Ideally ostree based distros will take over since they can transparently swap the root FS on reboot but they are still fairly rare. I like Fedora Silverblue since I can easily roll back a bad update.

[–] sxan@midwest.social 3 points 17 hours ago (5 children)

No. Updating in the background without user consent is unacceptable bullshit. It belongs in Android and Windows, where you can punish the competent because you have to accommodate the incompetent. But not in Linux.

This kind of shit and Snaps is why I won't install Ubuntu even on my parent's computers.

[–] possiblylinux127@lemmy.zip 7 points 17 hours ago (2 children)

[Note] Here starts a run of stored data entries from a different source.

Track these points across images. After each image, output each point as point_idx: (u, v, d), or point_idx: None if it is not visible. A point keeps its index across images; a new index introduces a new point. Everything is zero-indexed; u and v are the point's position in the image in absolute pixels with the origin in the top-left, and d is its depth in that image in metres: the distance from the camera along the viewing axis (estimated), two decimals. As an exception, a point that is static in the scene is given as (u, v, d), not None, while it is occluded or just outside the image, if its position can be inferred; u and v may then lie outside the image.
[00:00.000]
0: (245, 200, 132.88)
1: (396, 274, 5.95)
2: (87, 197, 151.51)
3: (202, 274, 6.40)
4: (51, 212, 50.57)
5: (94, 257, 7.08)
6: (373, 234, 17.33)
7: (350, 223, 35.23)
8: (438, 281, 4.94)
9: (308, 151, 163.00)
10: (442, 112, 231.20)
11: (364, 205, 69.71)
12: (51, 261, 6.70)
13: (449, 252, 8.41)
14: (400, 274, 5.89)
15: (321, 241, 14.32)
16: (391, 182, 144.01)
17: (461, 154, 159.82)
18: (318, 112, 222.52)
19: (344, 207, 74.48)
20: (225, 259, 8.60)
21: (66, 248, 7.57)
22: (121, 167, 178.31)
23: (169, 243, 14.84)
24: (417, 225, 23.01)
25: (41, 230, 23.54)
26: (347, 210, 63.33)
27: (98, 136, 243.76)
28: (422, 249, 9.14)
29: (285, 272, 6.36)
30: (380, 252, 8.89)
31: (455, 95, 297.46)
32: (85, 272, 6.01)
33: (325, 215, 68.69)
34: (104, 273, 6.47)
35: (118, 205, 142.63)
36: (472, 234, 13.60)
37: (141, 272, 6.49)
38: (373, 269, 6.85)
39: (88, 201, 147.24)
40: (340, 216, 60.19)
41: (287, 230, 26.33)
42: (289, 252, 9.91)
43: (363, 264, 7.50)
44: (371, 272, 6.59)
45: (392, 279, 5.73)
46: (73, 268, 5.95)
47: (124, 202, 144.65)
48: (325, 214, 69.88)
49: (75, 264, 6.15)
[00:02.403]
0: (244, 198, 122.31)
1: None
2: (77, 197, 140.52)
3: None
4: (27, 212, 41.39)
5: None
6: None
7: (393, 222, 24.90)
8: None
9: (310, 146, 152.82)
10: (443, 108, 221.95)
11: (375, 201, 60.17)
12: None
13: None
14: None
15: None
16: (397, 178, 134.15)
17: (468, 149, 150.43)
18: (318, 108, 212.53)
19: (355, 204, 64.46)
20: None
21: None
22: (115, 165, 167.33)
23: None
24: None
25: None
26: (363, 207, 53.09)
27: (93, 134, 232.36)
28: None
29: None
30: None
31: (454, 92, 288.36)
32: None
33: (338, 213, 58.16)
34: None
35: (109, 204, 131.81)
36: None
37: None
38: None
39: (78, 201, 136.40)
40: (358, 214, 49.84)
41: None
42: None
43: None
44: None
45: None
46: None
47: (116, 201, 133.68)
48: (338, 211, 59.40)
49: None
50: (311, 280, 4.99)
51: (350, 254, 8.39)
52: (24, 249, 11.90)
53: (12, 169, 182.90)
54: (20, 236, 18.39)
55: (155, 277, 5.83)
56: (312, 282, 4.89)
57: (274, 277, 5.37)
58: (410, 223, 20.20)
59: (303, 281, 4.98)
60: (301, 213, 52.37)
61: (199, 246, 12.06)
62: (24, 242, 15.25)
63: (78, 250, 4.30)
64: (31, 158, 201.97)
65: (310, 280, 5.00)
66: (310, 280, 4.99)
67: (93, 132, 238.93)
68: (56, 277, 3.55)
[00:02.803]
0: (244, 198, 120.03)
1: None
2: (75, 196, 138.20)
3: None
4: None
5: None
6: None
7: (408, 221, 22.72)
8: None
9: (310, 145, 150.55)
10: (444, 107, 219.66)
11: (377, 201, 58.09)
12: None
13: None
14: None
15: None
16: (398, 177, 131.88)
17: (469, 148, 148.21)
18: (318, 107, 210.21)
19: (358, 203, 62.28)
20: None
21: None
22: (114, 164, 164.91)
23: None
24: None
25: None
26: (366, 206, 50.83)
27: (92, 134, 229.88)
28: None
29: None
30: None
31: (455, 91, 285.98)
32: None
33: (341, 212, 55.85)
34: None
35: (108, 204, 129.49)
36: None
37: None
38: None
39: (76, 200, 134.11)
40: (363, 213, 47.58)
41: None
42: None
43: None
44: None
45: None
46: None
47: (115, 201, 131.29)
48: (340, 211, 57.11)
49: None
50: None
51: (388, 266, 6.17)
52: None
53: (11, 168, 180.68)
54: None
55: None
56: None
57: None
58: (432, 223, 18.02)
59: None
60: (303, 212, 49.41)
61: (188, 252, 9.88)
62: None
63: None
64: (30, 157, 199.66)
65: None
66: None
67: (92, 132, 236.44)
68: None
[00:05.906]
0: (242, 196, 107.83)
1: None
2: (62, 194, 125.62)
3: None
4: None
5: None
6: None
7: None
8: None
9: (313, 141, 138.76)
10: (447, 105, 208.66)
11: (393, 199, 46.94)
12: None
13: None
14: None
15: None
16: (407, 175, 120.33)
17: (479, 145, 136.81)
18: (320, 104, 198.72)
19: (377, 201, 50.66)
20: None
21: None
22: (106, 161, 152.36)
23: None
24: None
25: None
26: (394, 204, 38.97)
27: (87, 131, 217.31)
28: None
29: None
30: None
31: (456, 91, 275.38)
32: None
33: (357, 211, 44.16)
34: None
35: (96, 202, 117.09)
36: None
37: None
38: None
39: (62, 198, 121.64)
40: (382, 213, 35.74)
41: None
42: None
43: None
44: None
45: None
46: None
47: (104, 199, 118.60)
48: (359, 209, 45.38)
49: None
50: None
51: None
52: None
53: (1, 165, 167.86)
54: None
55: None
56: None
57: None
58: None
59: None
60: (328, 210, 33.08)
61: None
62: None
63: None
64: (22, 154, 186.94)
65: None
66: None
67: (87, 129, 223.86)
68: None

Automatic updates are optional

I'm not sure why you think this is being forced. It is just a toggle that you control.

[–] sxan@midwest.social 1 points 17 hours ago (1 children)

Sounds like this user was surprised by it. Stuff like this shouldn't be "opt out" any more than marketing, behavior tracking, or information sharing.

[–] possiblylinux127@lemmy.zip 10 points 15 hours ago

Except every action to do this requires user prompting. They clicked update and then were prompted to reboot. None of this is forced what so ever.